Charlie on a hot black car (#9)
Not a bathroom story; or, more on Charlie's words (#11)

Autism and Poetry (1): Sappho's new poem and translating Charlie (#10)

Do not skip this post just because you just said to yourself, "I do not like poetry, I do not understand all that symbolism stuff." This post has a sad moment but I try to let Sappho do most of the talking in the pain & suffering department, so Charlie and I just have to provide the sideshow.

But Sappho? Some Greek poet--"poetess"? And wasn't she from some place called "Lesbos" and doesn't that mean-----(yes, she addressed most of her love poems to the female sex)------And isn't this blog about AUTISM?

Well. Previous to life with autism and, indeed, long before Charlie was born, all that time I now spend idling at Toys 'R' Us as Charlie checks out the selection of Wiggles DVDs and Barney CDs (and tries to get me to buy the ones he already has) or waiting with him in line for the low-dive, was taken up reading Greek and Latin poetry and philosophy and some other stuff. University libraries' shelves sag with commentaries, interpretations, and historical-cultural-socio-political accounts of Sappho, Simonides, Catullus, Virgil. Scholars around the world look at a few lines of ancient Greek, copied onto a bit of wrapping for an Egyptian mummy, and pour out their speculations. "This apple signifies"--"the evidence for it being a dative of reference is thus"--"The delicate shift to aorist subjunctive is indicative of"----I was a grammar girl, without the tan I now sport courtesy of my boy. All those hours, days, weeks, years spent lugging around my Greek dictionary and the Smythe grammar have given me a way to translate Charlie's language. For instance:

"Daddy back car, Daddy here, Daddy cummin home, Daddy, Daddy, great job Howie, great job yea!" Pause, then "Wowos! Arielah! Stella. Stelllllla!"

This means: "Daddy drives the black car, I want Daddy here, Daddy is coming home, Daddy, Daddy, you did a great job Hal, great job, yea! I want the photos of Arielah and Stella. Stellllla!"

That's how Charlie talks, in snatches of phrases; in fragments. What he has to say and what I have to say about it are in a ratio of 1 to 100 if not 1 to 1000, 1 to 1,000,000. That's about the ratio of a fragment of the Greek poet Sappho's writing, compared to the amount of scholarly, academic research, books and articles about one of her poems. Sappho lived in the 6th century BC; we have 264 fragments--some just a few words, 3 near-complete poems--by her: "I long and seek after" (fr. 36), "O for Adonis" (fr. 168), "honeyvoiced" (fr. 185).

Attempts to decipher Sappho's fragmented poetry remind me of trying to understand Charlie, whose speech is severely delayed.
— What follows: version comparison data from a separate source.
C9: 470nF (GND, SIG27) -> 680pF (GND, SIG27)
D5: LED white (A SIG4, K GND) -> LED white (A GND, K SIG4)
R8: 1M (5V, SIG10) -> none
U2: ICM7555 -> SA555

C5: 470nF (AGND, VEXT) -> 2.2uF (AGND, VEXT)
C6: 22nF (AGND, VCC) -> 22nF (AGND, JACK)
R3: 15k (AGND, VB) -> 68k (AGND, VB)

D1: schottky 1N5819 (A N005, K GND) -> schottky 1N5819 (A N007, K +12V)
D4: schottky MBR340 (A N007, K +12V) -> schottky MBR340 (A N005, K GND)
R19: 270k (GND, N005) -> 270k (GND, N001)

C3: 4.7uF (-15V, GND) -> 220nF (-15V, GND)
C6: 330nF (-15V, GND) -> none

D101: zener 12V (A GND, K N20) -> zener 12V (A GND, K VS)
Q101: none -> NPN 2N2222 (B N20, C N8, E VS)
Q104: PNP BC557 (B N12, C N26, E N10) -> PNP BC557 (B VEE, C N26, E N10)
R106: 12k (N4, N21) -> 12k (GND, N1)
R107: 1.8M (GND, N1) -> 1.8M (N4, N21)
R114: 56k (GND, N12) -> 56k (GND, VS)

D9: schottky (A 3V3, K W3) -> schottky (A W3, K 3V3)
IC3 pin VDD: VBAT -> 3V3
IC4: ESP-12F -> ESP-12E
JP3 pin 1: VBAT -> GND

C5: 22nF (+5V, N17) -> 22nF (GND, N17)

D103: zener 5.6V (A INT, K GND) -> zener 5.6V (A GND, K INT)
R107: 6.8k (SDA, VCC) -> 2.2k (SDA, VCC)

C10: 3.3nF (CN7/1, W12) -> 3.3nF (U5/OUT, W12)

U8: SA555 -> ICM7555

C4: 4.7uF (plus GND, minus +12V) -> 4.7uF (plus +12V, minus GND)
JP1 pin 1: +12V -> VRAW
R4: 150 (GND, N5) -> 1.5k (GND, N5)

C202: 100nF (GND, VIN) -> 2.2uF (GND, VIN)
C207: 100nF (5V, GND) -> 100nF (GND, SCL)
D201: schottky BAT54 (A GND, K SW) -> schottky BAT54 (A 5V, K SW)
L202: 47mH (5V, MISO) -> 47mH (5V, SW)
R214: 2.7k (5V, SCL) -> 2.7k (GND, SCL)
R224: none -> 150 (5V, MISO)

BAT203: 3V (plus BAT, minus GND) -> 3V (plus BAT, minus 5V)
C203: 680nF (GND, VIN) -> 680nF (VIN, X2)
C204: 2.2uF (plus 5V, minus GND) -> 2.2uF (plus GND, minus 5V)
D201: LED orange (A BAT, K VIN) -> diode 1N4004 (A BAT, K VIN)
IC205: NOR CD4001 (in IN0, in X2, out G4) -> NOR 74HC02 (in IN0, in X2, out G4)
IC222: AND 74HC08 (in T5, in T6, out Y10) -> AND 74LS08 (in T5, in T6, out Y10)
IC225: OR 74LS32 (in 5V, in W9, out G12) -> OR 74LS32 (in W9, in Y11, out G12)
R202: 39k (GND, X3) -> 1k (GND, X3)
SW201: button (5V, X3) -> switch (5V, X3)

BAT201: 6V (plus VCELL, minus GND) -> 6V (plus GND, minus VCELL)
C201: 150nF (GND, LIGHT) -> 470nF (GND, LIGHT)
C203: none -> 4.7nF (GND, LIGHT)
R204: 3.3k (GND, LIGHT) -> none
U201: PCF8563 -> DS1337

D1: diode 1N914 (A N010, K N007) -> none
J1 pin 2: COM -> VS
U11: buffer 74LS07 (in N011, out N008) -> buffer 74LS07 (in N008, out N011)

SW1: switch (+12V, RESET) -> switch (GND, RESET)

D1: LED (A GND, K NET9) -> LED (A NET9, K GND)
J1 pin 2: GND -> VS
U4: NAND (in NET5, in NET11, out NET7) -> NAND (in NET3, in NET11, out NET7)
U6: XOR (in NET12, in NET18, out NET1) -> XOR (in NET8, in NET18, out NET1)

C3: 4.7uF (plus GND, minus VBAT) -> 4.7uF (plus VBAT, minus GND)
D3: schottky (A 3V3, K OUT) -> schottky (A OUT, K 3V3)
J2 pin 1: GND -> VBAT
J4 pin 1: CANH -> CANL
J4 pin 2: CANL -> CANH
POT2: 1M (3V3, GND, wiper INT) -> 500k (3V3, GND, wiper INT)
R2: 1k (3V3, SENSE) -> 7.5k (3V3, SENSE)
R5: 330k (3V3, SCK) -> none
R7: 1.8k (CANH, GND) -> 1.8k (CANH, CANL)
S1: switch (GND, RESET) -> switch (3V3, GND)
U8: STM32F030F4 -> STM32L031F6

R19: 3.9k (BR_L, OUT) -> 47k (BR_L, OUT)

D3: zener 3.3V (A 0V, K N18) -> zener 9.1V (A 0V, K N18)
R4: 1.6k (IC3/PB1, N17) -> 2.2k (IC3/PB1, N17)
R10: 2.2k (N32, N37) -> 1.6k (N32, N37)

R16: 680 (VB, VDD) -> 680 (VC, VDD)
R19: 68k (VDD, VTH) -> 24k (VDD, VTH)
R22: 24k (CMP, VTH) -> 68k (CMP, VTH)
This is brought home when we are in a public place and he, a tall boy standing past my shoulder, speaks: one word that has no obvious reference to the immediate environment ("beach house"); or, with "I want" or "Go to" tacked on the front, the makings of a sentence ("go to home house"). With Jim and me, he is much more chatty and can erupt into strings of words--nouns, usually ("white rice hot dog oranges fries shrimp, we'll be back beach house, we'll be back to beach house"; Charlie struggles to express abstract concepts in language. Sometimes all he can do is look at me, face increasingly stricken, and cry out "I want!". And while he understand my "what," he says, over and over, "I want. I want. I want! MOMMY I WANT." He hasn't learned the word for what he wants because we haven't figured out what he wants and we haven't taught him the word and how to say it.

As Charlie has gotten older, sometimes there's one too many "I want" 's and he's on all fours on the floor and hits his head, bang. Bang.

"My heart’s grown heavy, my knees will not support me," says Sappho in her just-discovered poem, and her words strike a chord deep in me. She continues: "that once on a time were fleet for the dance as fawns. / This state I oft bemoan; but what’s to do? / Not to grow old, being human, there’s no way."

Figuring out, as I did after several weeks of hearing "wowos" and thinking about what word has a double /o/ sound--aha! I said to myself one day, Charlie's talking about "PHOTOS!!!!!!!!"--pictures of his former therapists and teachers--is worth a prize from the Muses. Sappho's poetry and Charlie when he's wide-eyed like a deer in the headlights, trying to tell you something---they're both, if I may invoke the Replacements who also know a few things about pain and suffering, sadly beautiful.